L’assegno dimezzato di Ursula Soerger, moglie di un deputato del Pci morto nel 1974, e quello aumentato di Antonello Falomi.
Carlo Olmini era un deputato comunista brianzolo, è morto giovane nel 1974. Un migliorista milanese, che era stato in Parlamento per due legislature: dal 1963 al 1972. Un’altra Repubblica. La vedova, Ursula Soergel, 81 anni, ex traduttrice dal tedesco per case editrici importanti, da Mondadori a Feltrinelli, percepisce da allora il vitalizio del marito: 1970 euro netti a cui si aggiungono 380 euro di pensione Inps. Nei giorni scorsi ha scoperto come cambierà il suo assegno mensile dal prossimo 27 gennaio, quando entrerà in vigore la riforma dei vitalizi, calcolati d’ora in poi retroattivamente su base contributiva. Prenderà 1660 euro lordi, grosso modo 1000 euro netti. La signora Soergel non è più autosufficiente da tre anni.
È assistita da una badante, giorno e notte. La colf le costa, tra stipendio fisso, contributi previdenziali, vitto e alloggio, poco più di 2000 euro al mese. «Le darò una mano io, come posso», dice il suo attuale compagno, Carlo Brambilla, architetto in pensione, che aggiunge: «Hanno tolto un privilegio e creato una povera». «Io invece ci guadagnerei», calcolava l’altro giorno alla Camera Antonello Falomi, il presidente dell’Associazione ex parlamentari, in prima linea contro la riforma voluta dal Movimento Cinquestelle. Falomi ha 75 anni. È stato parlamentare dei Ds per quattro legislature, dal 1994 al 2008. La sua rendita è il frutto dei contributi effettivamente versati, come imponeva la legge nel frattempo cambiata, mentre ai tempi di Olmini si calcolava soprattutto con il metodo retributivo. E quindi il ricalcolo per Falomi risulta addirittura favorevole. «Ma non percepirò la parte in più che mi spetterebbe, perché è stato stabilito un tetto rispetto all’ultimo trattamento ricevuto», dice. Sono le due facce della riforma, che farà risparmiare alla Camera 40 milioni annui.
A quattro mesi dal suo varo ora i 2600 ex parlamentari sanno quali saranno i tagli: per conoscerli bisogna accedere a una piattaforma online riservata. Circa la metà di loro ha impugnato la delibera. Nei panni di Ursula Soergel ce ne sono tanti, vedove di politici che furono in Parlamento a cavallo tra gli anni Sessanta e Settanta, o parlamentari per un solo mandato che, ormai vecchi e senza altre possibilità di reddito, si ritrovano con un dimezzamento dell’assegno.

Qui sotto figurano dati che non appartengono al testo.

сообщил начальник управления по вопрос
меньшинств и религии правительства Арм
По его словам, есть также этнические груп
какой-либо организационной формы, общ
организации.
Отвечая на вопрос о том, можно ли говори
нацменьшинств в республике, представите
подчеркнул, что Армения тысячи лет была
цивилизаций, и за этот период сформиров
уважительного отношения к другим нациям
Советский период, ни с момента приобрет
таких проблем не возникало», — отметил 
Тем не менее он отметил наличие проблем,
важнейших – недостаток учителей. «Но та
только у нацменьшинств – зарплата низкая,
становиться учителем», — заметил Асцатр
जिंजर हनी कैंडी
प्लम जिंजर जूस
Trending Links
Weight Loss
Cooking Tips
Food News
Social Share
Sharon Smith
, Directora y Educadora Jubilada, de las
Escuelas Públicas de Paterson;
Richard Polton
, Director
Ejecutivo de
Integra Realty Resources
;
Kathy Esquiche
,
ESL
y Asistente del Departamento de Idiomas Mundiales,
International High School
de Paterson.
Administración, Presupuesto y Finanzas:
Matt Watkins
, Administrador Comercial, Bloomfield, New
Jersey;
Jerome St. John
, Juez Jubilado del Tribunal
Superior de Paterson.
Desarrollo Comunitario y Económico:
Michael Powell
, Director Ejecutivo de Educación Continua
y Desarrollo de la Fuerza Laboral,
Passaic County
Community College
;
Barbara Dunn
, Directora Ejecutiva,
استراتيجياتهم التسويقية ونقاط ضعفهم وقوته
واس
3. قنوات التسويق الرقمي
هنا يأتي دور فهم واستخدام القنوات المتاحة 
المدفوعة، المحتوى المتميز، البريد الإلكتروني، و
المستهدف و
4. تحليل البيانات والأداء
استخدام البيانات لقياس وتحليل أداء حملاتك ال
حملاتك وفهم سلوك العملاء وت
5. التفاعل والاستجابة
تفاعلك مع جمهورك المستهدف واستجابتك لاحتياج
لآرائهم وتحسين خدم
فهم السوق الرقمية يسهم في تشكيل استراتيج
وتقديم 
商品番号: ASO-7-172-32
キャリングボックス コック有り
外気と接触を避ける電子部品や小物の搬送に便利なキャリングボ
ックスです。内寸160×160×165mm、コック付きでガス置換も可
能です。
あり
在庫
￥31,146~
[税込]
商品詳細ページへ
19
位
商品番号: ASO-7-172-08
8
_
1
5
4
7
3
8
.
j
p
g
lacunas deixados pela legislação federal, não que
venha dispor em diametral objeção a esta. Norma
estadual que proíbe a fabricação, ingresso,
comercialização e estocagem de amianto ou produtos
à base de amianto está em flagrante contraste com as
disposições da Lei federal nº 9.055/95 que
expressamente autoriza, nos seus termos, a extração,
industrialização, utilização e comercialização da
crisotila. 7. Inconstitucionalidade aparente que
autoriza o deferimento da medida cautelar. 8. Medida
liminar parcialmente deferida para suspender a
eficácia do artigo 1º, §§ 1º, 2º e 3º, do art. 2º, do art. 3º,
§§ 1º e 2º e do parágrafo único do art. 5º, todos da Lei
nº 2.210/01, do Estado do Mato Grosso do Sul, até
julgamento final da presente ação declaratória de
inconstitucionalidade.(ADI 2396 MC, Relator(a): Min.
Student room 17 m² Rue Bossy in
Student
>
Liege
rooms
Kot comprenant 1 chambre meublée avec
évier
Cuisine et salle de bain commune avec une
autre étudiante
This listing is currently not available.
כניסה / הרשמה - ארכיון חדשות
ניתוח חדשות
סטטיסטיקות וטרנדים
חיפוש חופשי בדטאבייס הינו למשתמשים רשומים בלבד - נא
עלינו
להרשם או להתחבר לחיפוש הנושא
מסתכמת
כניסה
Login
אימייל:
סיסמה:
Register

Nella situazione di Falomi figurano invece altri ex di lungo corso, alcuni noti come Gianfranco Fini, eletti nella Seconda Repubblica per quattro o cinque legislature di fila, e che godono di vitalizi in proporzione al versato. Per loro la riforma è indolore, per “i vecchi” è una stangata. Carlo Brambilla e Ursula Soergel stanno insieme da quarant’anni, ma non si sono mai sposati. «Adesso si fa complicata. Anche andare in una Rsa costerebbe duemila euro. Quel che era un diritto è diventato un privilegio, e all’improvviso te lo tolgono. Io conosco tipografi che sono andati in pensione a 48 anni, cosa facciamo, togliamo l’assegno anche a loro?
Il punto è che i diritti acquisiti non si dovrebbero toccare», dice Brambilla. Il loro ricorso, presentato dall’avvocato Felice Besostri, sarà esaminato l’11 dicembre davanti al consiglio di giurisdizione di Montecitorio, composto da tre deputati: Alberto Losacco (Pd), Silvia Covolo (Lega) e Stefania Ascari (M5S). Nelle ultime settimane il collegio ha già iniziato ad esaminare le richieste di sospensiva in via cautelare: chiedono che l’efficacia della riforma venga sospesa. Besostri ha firmato 60 impugnazioni, l’avvocato Maurizio Paniz seicento. Il primo atto di una causa che rischia di durare mesi e che approderà in Cassazione, per l’ultima parola, quando gli effetti saranno ormai dispiegati.